Several years later I moved to downtown Minneapolis, Minnesota, where I witnessed some of the more complex issues associated with urbanization. Living in an old neighborhood of economically, socially and mentally handicapped people put flesh on my collegiate urban reflections. Cities don’t just represent corrupt systems, they are filled with victims of injustice. Although cities account for vast amounts of global wealth and technological innovation, the distribution of such resources are often slow to make their way to those who need them most. In fact, what cities lack in equality, they often compensate for in crime.

 

Downtown neighborhoods used to be places of diversity and life, crime was restrained by the sheer number of people on the streets. Now desolate financial districts and unpopulated public spaces foster accelerating and anonymous crime. Poverty, murder, squalor, theft, rape, racism, drunkenness, domestic abuse, drug addiction, abortion, extortion, gentrification, homelessness, prostitution, prejudice, envy, and hubris fill the hole of the sub-urban donut.[1] In light of the urban monuments that rise from within derelict donut holes of injustice, how can anyone love the city? There is so much to hate. And after all, doesn’t the Bible support a God-against-the-city stance?

 

The Genesis of the City

In the first eleven chapters of Genesis, urban development is associated with the cursed and wicked line—the line of Cain and Ham, not the blessed line of Seth and Japheth. The first mention of a city in the Bible is associated with Enoch, son of Cain (Gen 4:17). Enoch came from a long line of criminals, beginning with his father, the first murderer. Enoch’s offspring cultivated cities of immorality (polygamy, murder) and culture (music, metallurgy).This narrative detail, associated with Cainite genealogy, easily leads to the conclusion that cities are evil—hotbeds of hostility and immorality, dwellings of dangerous people and devilish culture. In short, hate the city.
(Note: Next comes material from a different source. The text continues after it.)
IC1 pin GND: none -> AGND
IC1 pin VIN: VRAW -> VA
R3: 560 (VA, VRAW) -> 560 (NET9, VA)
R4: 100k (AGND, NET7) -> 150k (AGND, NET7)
This conclusion is further warranted by God’s solution to cleanse the earth with a flood and start the creation project over again.

 

After the Flood, Genesis 1-3 is recycled. Man cultivates a garden (Noah and sons). Man falls (Noah’s drunkenness and Ham’s gossip). Man is judged (descendents of Ham must serve his brothers). The Eden redo is a bust and paradise is lost (again).

 

Things go from bad to worse. The wicked descendents of Ham start building cities (10:6-12), culminating in the construction of Babel: “Come, let us build for ourselves a city, and a tower whose top will reach into heaven, and let us make for ourselves a name, otherwise we will be scattered abroad over the face of the whole earth” (11:4). The implication seems plain—cities are a refuge for the wicked, a place where people seek their own fortune and fame over against the welfare of their fellow man and the fame of the Creator. God’s solution to concentrated wickedness and hubris is to halt urban development by confusing the people’s language and by scattering the wicked to the four rural winds. The Bible’s urban perspective seems abundantly clear—hate the city.


[1] For detailed crime statistics and analysis see Francis Fukuyama, The Great Disruption (New York: Touchstone, 2000).

[2] Also tents and livestock-nomadic life.